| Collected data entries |

= = = = =

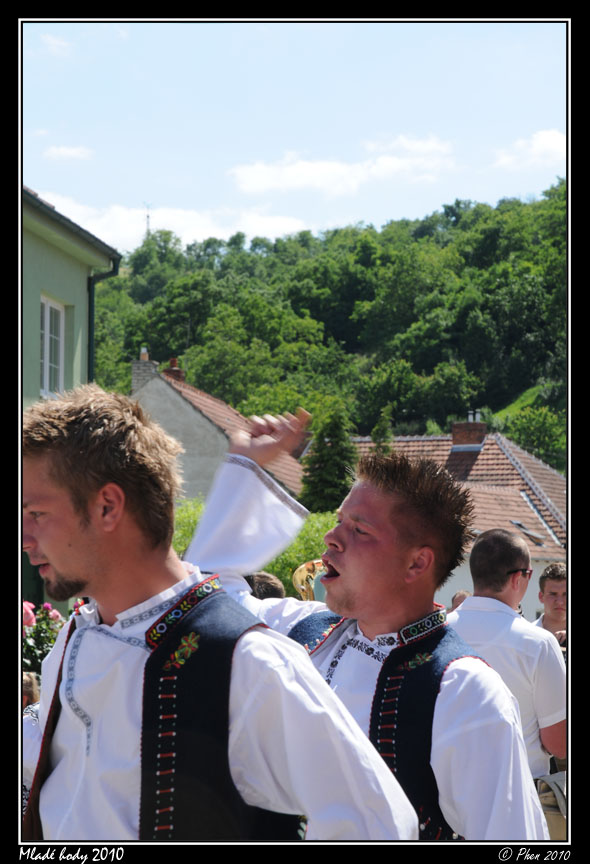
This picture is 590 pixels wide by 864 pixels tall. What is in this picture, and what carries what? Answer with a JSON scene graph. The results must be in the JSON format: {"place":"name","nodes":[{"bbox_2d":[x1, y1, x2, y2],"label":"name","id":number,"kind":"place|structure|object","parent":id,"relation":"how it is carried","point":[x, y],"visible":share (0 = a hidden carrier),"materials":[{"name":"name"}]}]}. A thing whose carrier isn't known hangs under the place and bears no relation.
{"place":"outdoors","nodes":[
{"label":"outdoors","id":0,"kind":"place"},
{"bbox_2d":[40,33,70,55],"label":"cloud","id":1,"kind":"structure","parent":0,"point":[47,41],"materials":[{"name":"white"}]},
{"bbox_2d":[43,145,91,160],"label":"cloud","id":2,"kind":"structure","parent":0,"point":[67,153],"materials":[{"name":"white"}]},
{"bbox_2d":[20,185,121,608],"label":"green building","id":3,"kind":"structure","parent":0,"point":[52,284],"materials":[{"name":"green paint"}]},
{"bbox_2d":[40,294,64,399],"label":"window","id":4,"kind":"structure","parent":3,"relation":"in","point":[47,333],"materials":[{"name":"white"}]},
{"bbox_2d":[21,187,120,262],"label":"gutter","id":5,"kind":"object","parent":3,"relation":"attached to","point":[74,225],"visible":0.38,"materials":[{"name":"grey metal"}]},
{"bbox_2d":[88,258,118,385],"label":"drainpipe","id":6,"kind":"object","parent":3,"relation":"attached to","point":[92,325],"visible":0.32,"materials":[{"name":"green metal"}]},
{"bbox_2d":[34,191,309,251],"label":"cloud","id":7,"kind":"structure","parent":0,"point":[203,227],"materials":[{"name":"white"}]},
{"bbox_2d":[128,352,306,503],"label":"house","id":8,"kind":"structure","parent":0,"point":[181,403],"materials":[{"name":"grey paint"}]},
{"bbox_2d":[131,348,158,393],"label":"chimney","id":9,"kind":"object","parent":8,"relation":"on","point":[136,381],"visible":0.47,"materials":[{"name":"grey stone"}]},
{"bbox_2d":[164,357,184,380],"label":"chimney","id":10,"kind":"object","parent":8,"relation":"on","point":[172,360],"visible":0.35,"materials":[{"name":"red brick"}]},
{"bbox_2d":[26,19,564,255],"label":"sky","id":11,"kind":"structure","parent":0,"point":[133,188],"materials":[{"name":"blue"}]},
{"bbox_2d":[291,559,326,601],"label":"brass instrument","id":12,"kind":"object","parent":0,"point":[305,577],"visible":0.44,"materials":[{"name":"gold metal"}]},
{"bbox_2d":[82,180,557,470],"label":"wooded hill","id":13,"kind":"structure","parent":0,"point":[446,423],"materials":[{"name":"green plant"}]},
{"bbox_2d":[143,202,151,237],"label":"antenna","id":14,"kind":"structure","parent":13,"relation":"on","point":[148,217],"materials":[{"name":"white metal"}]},
{"bbox_2d":[500,404,566,472],"label":"tree","id":15,"kind":"object","parent":13,"relation":"on","point":[532,430],"visible":0.68,"materials":[{"name":"green plant"}]},
{"bbox_2d":[228,135,456,197],"label":"cloud","id":16,"kind":"structure","parent":0,"point":[250,176],"materials":[{"name":"white"}]},
{"bbox_2d":[340,425,564,619],"label":"house","id":17,"kind":"structure","parent":0,"point":[528,594],"materials":[{"name":"brown tile"}]},
{"bbox_2d":[451,413,485,450],"label":"chimney","id":18,"kind":"object","parent":17,"relation":"on","point":[454,430],"visible":0.82,"materials":[{"name":"red brick"}]},
{"bbox_2d":[510,519,545,545],"label":"skylight","id":19,"kind":"object","parent":17,"relation":"in","point":[516,523],"visible":0.52,"materials":[{"name":"grey"}]},
{"bbox_2d":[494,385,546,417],"label":"grass slope","id":20,"kind":"structure","parent":0,"point":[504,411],"materials":[{"name":"green plant"}]},
{"bbox_2d":[493,129,565,169],"label":"cloud","id":21,"kind":"structure","parent":0,"point":[549,141],"materials":[{"name":"white"}]},
{"label":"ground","id":22,"kind":"structure","parent":0},
{"bbox_2d":[22,671,40,711],"label":"person","id":23,"kind":"object","parent":22,"relation":"on","point":[31,683],"visible":0.17},
{"bbox_2d":[22,600,65,679],"label":"rose bush","id":24,"kind":"object","parent":22,"relation":"on","point":[43,633],"visible":0.36,"materials":[{"name":"plant"}]},
{"bbox_2d":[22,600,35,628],"label":"pink rose","id":25,"kind":"object","parent":24,"relation":"attached to","point":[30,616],"visible":0.39,"materials":[{"name":"pink plant"}]},
{"bbox_2d":[16,385,415,846],"label":"man","id":26,"kind":"object","parent":22,"relation":"on","point":[122,499],"visible":0.97},
{"bbox_2d":[170,496,336,597],"label":"shrub","id":27,"kind":"object","parent":22,"relation":"on","point":[315,530],"visible":0.16,"materials":[{"name":"green plant"}]},
{"bbox_2d":[246,571,285,600],"label":"person","id":28,"kind":"object","parent":22,"relation":"on","point":[272,587],"visible":0.14},
{"bbox_2d":[299,402,356,512],"label":"conifer tree","id":29,"kind":"object","parent":22,"relation":"on","point":[331,465],"visible":0.54,"materials":[{"name":"green plant"}]},
{"bbox_2d":[210,437,549,838],"label":"man","id":30,"kind":"object","parent":22,"relation":"on","point":[339,546],"visible":0.8},
{"bbox_2d":[370,406,393,454],"label":"conifer tree","id":31,"kind":"object","parent":22,"relation":"on","point":[386,435],"visible":0.24,"materials":[{"name":"green plant"}]},
{"bbox_2d":[450,589,470,610],"label":"person","id":32,"kind":"object","parent":22,"relation":"on","point":[456,597],"visible":0.09},
{"bbox_2d":[449,529,567,800],"label":"man","id":33,"kind":"object","parent":22,"relation":"on","point":[484,612],"visible":0.58},
{"bbox_2d":[536,770,567,837],"label":"bag","id":34,"kind":"object","parent":33,"relation":"hanging from","point":[556,778],"visible":0.34,"materials":[{"name":"fabric"}]},
{"bbox_2d":[532,562,566,649],"label":"man","id":35,"kind":"object","parent":22,"relation":"on","point":[544,585],"visible":0.35}
]}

= = = = =

| Work to be completed |
Which lines above include the string "place"? Show them.

| Answer space |
This picture is 590 pixels wide by 864 pixels tall. What is in this picture, and what carries what? Answer with a JSON scene graph. The results must be in the JSON format: {"place":"name","nodes":[{"bbox_2d":[x1, y1, x2, y2],"label":"name","id":number,"kind":"place|structure|object","parent":id,"relation":"how it is carried","point":[x, y],"visible":share (0 = a hidden carrier),"materials":[{"name":"name"}]}]}. A thing whose carrier isn't known hangs under the place and bears no relation.
{"place":"outdoors","nodes":[
{"label":"outdoors","id":0,"kind":"place"},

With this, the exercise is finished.